*WHAT YOU WILL DO:*
Please answer these from the passage on bits below:
(a) How many bits of output does SHA-256 produce?
(b) How many bytes does a Postgres boolean take up?
(c) How much space does Option C need to track 1 billion users?

*SOURCE:*
....................

Shannon gave us the tools to measure information the same way we measure mass or distance. That measurement is what makes compression, encryption, and error correction possible.

#n Bits, 2ⁿ States

Here's the scaling law every engineer needs to own:

n bits can represent exactly 2ⁿ distinct states.

This isn't a table to memorise — it's a lever. When you see a 32-bit integer in a JVM object header, you know it can encode over 4 billion distinct flag combinations. When you see a 16-bit port number, you immediately know 65,535 is the ceiling. The formula 2ⁿ gives you the state space before you look anything up.

Going from 32 bits to 33 bits doesn't add one more state. It doubles the state space. Each additional bit doubles the number of things you can represent. This is why password length matters more than character set size past a certain point. It is why SHA-256 (256 bits of output) has a state space so large that brute-forcing it with every computer on earth would take longer than the age of the universe.

#The Engineering Trade-off: Bits at Scale

Understanding bits as a unit of measurement — not just a concept — is what separates engineers who design systems from engineers who use them.

Scenario: your system needs to track, for each of 1 billion users, whether they have completed onboarding. You have three options.

Option A — boolean column in Postgres: A Postgres boolean is stored as 1 byte (8 bits — the extra 7 are wasted for alignment). 1 billion rows × 1 byte = 1 GB of storage just for this flag. Add index overhead, WAL bloat, and row headers, and you're looking at several gigabytes in practice.

Option B — boolean[] in Java heap: HotSpot stores each element of a boolean[] as 1 byte. 1 billion booleans = 1 GB of heap. Your GC pauses start resembling infrastructure incidents.

Option C — BitSet or Redis bitmap: 1 bit per user. 1 billion bits = 125 MB. Eight times smaller than Option A. Fits in L3 cache on a modern server. Bitwise OR lets you compute "users who completed onboarding AND redeemed a coupon" across 64 users in a single CPU instruction.

The difference between Option A and Option C is not micro-optimisation. It is the difference between an RDS instance that costs $2,000/month and one that costs $250/month. It is the difference between a full-table scan that takes 40 seconds and one that takes 800 milliseconds.

....................

*PROVIDED DATA:*
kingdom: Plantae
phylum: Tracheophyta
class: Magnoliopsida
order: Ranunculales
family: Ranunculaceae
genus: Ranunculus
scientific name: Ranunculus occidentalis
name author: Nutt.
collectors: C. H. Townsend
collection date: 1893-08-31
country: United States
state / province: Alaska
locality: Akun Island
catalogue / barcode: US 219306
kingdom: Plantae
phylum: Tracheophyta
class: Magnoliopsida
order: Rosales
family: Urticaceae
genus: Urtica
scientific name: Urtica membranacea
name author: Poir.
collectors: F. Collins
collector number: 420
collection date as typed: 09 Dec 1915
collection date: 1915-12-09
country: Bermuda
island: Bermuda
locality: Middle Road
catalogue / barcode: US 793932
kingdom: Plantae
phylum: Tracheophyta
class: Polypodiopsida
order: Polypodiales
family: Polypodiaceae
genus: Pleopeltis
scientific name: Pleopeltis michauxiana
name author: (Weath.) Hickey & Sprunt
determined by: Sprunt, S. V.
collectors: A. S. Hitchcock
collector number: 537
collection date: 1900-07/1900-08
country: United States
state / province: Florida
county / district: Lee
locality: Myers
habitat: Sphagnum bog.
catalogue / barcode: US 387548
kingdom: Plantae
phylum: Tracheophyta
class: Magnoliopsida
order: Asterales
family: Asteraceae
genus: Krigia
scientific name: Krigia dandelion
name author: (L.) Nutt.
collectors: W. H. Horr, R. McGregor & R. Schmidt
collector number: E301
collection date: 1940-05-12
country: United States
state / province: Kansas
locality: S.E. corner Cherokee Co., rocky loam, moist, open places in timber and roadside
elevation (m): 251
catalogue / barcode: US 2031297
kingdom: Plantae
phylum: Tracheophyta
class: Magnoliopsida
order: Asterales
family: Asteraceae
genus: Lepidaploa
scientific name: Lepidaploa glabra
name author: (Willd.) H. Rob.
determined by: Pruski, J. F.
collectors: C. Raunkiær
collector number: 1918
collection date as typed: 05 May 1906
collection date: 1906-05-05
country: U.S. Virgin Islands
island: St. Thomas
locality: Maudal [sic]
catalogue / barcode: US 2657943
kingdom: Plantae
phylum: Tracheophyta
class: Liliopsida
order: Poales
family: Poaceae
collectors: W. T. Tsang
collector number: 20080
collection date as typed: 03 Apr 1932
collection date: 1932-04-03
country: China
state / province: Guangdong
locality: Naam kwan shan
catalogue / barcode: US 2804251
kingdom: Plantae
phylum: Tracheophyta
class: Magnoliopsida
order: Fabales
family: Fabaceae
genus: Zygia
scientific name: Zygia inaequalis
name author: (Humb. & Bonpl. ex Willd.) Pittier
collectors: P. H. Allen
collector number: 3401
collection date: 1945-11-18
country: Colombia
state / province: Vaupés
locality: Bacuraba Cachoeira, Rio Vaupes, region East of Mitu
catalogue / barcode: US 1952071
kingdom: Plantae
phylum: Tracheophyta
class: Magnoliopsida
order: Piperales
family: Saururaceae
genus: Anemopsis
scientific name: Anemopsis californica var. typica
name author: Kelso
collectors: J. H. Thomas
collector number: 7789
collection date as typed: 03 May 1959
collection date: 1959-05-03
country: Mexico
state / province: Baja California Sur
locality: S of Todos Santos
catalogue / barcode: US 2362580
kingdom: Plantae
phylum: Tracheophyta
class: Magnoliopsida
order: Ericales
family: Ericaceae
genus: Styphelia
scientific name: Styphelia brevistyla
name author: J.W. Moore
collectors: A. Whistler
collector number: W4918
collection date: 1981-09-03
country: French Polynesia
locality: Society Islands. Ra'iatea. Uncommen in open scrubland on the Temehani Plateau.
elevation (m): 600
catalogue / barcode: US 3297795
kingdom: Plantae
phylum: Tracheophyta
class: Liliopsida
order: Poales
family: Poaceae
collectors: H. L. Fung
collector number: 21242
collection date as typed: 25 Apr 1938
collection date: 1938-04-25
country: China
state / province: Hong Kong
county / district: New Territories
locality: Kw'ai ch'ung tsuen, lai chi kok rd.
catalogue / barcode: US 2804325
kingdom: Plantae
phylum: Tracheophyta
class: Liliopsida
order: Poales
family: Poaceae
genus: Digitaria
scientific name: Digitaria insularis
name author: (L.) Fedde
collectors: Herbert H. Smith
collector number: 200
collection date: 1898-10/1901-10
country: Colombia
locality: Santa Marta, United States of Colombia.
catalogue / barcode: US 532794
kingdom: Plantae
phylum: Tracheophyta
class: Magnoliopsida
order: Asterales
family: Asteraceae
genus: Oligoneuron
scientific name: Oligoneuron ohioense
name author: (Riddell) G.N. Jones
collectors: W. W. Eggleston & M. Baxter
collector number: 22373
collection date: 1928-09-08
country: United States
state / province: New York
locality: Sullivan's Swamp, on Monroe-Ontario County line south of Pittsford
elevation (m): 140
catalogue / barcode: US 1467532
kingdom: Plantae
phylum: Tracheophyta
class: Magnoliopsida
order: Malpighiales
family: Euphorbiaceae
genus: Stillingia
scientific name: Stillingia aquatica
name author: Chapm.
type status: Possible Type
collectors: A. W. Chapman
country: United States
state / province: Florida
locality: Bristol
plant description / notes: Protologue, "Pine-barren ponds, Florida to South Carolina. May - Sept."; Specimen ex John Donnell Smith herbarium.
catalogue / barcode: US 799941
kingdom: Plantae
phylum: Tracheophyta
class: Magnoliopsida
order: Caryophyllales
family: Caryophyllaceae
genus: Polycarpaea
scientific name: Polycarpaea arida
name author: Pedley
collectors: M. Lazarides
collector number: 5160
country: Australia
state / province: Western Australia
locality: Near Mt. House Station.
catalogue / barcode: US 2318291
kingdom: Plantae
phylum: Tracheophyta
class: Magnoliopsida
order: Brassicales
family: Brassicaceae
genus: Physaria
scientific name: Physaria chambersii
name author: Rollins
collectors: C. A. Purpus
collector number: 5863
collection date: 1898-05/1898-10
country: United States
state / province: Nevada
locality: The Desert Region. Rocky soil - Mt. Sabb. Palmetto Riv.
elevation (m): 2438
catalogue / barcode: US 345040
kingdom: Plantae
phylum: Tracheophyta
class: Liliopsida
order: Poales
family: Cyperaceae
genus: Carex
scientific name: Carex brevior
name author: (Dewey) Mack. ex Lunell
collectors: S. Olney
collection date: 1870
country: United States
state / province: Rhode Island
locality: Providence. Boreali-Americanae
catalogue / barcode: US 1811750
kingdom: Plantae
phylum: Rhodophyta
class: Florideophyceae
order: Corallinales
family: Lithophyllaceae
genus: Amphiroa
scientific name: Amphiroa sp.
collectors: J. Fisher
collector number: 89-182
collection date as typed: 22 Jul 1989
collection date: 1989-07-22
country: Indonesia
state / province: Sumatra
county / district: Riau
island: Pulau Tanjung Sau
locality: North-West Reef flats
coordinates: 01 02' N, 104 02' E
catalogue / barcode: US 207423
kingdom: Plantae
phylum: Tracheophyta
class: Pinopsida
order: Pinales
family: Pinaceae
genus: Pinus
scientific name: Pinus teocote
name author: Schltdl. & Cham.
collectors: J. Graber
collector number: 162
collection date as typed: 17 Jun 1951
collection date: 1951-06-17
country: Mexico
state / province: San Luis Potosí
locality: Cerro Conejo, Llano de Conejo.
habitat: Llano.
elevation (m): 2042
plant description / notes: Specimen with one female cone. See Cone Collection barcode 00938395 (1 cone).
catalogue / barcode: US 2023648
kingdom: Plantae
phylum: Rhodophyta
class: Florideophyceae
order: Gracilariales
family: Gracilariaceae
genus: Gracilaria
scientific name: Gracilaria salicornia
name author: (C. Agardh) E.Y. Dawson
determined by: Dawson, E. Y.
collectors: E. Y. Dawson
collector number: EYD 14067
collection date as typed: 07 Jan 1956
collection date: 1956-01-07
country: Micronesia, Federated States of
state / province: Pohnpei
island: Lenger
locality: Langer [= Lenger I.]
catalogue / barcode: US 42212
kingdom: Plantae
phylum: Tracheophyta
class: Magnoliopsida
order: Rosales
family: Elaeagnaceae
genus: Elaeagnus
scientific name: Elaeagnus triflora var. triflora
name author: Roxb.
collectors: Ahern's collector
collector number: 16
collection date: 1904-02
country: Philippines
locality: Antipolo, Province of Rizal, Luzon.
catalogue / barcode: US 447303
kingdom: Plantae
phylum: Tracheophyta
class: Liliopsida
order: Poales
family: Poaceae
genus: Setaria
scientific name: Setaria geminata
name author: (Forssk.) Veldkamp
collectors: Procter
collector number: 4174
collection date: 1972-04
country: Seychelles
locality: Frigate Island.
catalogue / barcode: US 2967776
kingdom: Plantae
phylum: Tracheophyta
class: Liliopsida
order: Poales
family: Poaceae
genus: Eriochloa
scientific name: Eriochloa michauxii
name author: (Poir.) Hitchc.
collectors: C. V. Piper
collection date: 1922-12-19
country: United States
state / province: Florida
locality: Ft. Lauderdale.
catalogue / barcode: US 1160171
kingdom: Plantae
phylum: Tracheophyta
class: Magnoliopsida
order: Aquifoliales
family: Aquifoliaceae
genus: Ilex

....................

*CORRECT RESULT:*
(a) 256 bits
(b) 1 byte (8 bits)
(c) 125 MB